Interview
2021.08.04

「日本橋エリアへの恩返しがしたい。」地元企業の課題解決に伴走するサポーターが描く街の未来。

「日本橋エリアへの恩返しがしたい。」地元企業の課題解決に伴走するサポーターが描く街の未来。

人形町を起点に、日本橋エリアを中心とした中小企業への経営コンサルティングを手がける「福水戸家」。代表の磯部一郎さんは経営者向けのコンサルティング業務や、オンラインサロンで活躍する傍ら、町会の活性化など街づくりにも精力的に活動されています。今回は、人形町で生まれ育ち、日本橋エリアの中小企業と向き合ってきた磯部さんから、今まさに多くの企業が抱える課題や改善のヒントなどを伺いました。
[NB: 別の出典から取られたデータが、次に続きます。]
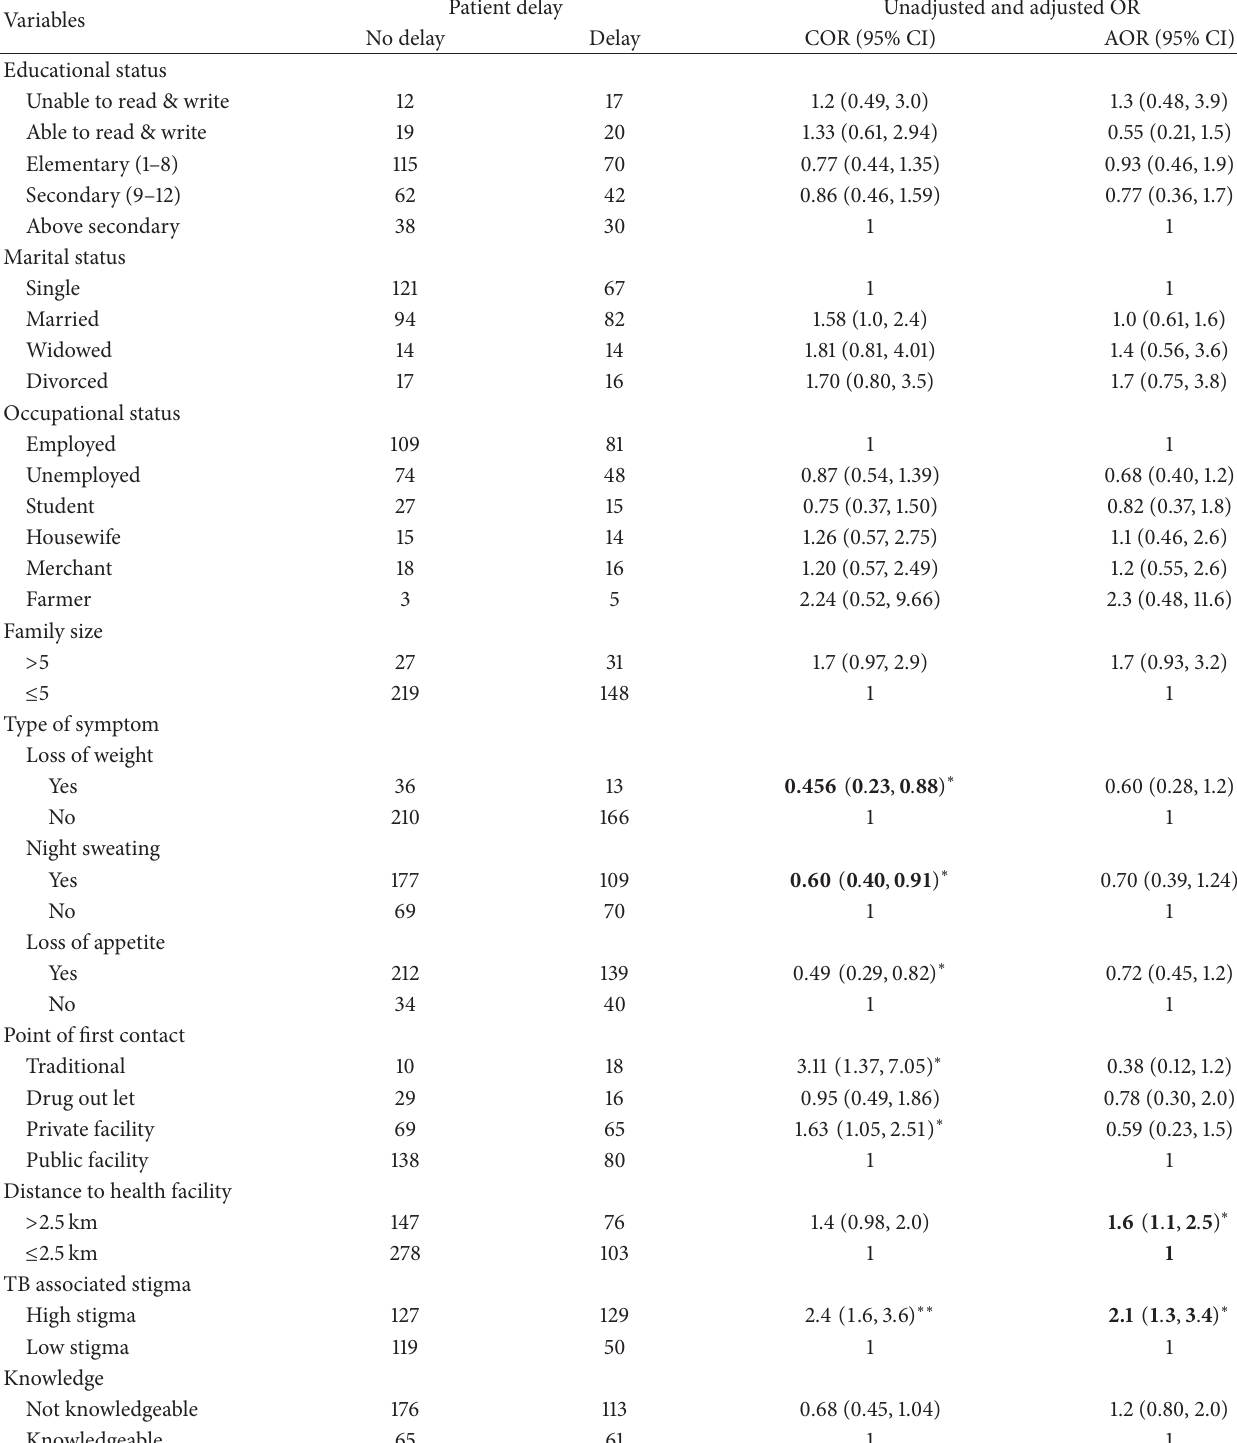
Table 3: Factors associated with patient delay for treatment of PTB among pulmonary TB patients, Addis Ababa, 2012.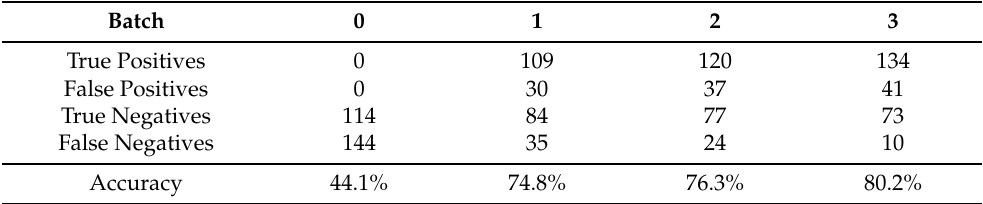
Table 2. Classifier’s accuracy without hyperparameters’ optimisation over training batches using Sigmoid activation function on the original federated learning architecture of [27].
地域に根ざした活動へのシフトチェンジは、「病」がきっかけだった

ーまずは福水戸家創業のきっかけを教えてください。

もともとは26歳のときに業務システム開発の会社を起業し、約10年間経営していました。しかし2015年、37歳のときに血液の癌を発病し、その会社を売却。治療のために骨髄移植をしたため、あまり外出もできない生活が続き、リハビリがてら自分の身近でできることをと思い、町内会の活動をしていたのですが、その中での地元の人たちとのコミュニケーションがきっかけでした。

ー町内会の活動が福水戸家を作ることに繋がったのですか?

はい。闘病生活で時間に余裕ができたことで、初めて地元に目を向け町内会にも参加するようになり、今までは深く気に留めていなかった“地域の課題”に気づいてしまったんです。そこから地元にフォーカスしたコンサル会社を作ることに繋がっていったように思います。
それに、僕は芸者の置屋で生まれ育ち、父親がいない代わりに地域の人たちに育てられたため、このエリアには恩義があって。でも僕を育ててくれた父親代わりの人たちはもう結構な歳になっていることもあり、次は自分が街のために何かできないかな、と。昔の経営者仲間は海外展開など外に目を向けて行く中、自分は地元・人形町にベースを置き、生まれ育った街に向かい合うことにしました。「福水戸家」という屋号も、置屋の名前をそのまま引き継いだものなんですよ。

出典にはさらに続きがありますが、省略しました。